What is needed >> Count the lines in the data below that contain the string "обмеження", with case counting, and give only that number.

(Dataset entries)
§ §
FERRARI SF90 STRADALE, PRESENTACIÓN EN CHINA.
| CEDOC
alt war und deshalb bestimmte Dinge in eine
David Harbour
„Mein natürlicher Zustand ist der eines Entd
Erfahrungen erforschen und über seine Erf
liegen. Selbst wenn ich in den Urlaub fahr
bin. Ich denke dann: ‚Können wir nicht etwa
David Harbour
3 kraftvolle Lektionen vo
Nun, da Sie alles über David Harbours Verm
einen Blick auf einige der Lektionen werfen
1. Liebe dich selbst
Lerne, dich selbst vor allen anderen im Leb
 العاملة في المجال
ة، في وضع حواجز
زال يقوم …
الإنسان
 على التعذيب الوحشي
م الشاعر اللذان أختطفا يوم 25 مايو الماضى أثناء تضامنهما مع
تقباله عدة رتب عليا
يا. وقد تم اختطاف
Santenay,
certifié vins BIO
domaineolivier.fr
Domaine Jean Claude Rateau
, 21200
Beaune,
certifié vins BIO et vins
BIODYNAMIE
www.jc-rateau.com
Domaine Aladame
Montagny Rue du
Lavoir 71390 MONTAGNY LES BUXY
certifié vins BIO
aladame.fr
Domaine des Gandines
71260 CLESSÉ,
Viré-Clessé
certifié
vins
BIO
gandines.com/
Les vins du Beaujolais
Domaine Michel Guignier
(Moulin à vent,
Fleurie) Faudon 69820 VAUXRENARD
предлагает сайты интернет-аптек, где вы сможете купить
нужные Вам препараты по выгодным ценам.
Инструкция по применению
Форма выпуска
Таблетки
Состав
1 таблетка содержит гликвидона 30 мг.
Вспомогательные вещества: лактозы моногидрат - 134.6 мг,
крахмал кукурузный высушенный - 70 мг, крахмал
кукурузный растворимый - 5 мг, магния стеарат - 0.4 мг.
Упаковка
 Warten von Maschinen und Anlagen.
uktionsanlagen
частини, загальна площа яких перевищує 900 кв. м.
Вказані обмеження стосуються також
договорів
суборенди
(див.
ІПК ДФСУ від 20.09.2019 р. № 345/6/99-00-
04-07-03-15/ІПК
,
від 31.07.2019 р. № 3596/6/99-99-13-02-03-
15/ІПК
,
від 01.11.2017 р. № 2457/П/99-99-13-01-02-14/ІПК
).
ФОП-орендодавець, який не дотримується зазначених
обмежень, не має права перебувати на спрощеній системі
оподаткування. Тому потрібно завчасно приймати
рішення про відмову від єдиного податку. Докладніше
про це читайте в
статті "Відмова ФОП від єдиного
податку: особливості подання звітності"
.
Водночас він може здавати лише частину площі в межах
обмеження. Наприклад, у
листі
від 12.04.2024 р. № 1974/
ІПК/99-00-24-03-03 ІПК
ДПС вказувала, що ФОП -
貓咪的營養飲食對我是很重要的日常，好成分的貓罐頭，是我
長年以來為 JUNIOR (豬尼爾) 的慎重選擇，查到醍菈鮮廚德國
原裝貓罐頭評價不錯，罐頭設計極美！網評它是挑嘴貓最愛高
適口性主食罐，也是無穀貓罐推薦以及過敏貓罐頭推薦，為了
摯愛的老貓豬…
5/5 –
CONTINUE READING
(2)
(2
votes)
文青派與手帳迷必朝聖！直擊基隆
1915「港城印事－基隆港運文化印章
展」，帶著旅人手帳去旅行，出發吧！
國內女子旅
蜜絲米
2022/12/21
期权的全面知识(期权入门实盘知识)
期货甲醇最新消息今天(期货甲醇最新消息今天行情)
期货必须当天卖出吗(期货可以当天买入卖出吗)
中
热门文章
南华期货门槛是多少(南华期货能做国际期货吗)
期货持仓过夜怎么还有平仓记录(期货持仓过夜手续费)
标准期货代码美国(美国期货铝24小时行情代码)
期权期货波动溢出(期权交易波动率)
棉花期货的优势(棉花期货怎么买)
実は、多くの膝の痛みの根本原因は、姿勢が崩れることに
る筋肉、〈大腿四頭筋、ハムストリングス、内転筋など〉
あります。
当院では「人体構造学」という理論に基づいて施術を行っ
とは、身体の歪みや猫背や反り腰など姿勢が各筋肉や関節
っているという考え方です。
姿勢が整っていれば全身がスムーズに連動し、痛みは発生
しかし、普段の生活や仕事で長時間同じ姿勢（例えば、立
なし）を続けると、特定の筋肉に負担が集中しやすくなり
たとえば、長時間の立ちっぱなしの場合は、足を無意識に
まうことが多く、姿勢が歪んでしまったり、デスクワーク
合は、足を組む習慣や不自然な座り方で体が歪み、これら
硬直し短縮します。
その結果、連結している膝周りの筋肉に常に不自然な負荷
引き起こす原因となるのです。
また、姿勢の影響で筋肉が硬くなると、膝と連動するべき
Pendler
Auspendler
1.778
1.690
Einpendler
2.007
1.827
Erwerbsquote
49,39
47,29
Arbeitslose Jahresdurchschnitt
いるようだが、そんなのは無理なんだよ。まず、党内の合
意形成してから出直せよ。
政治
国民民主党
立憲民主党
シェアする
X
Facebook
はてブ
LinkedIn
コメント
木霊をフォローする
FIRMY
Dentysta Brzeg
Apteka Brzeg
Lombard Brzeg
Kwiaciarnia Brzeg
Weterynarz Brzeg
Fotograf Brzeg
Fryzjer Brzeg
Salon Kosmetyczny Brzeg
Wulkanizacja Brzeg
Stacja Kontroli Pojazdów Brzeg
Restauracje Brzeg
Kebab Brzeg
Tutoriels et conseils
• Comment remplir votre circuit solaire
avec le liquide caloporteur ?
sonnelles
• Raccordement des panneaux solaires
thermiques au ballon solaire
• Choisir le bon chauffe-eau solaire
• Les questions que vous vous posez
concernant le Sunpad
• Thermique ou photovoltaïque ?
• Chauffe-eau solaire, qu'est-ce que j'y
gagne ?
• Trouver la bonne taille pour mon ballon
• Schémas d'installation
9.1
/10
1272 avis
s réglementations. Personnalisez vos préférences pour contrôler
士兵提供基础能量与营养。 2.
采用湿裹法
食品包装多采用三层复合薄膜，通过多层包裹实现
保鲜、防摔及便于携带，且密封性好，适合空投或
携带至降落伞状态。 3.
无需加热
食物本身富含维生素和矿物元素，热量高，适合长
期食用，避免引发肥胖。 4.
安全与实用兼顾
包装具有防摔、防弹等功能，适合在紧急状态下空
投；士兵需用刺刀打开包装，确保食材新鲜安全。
§ §
Result of this task >> 2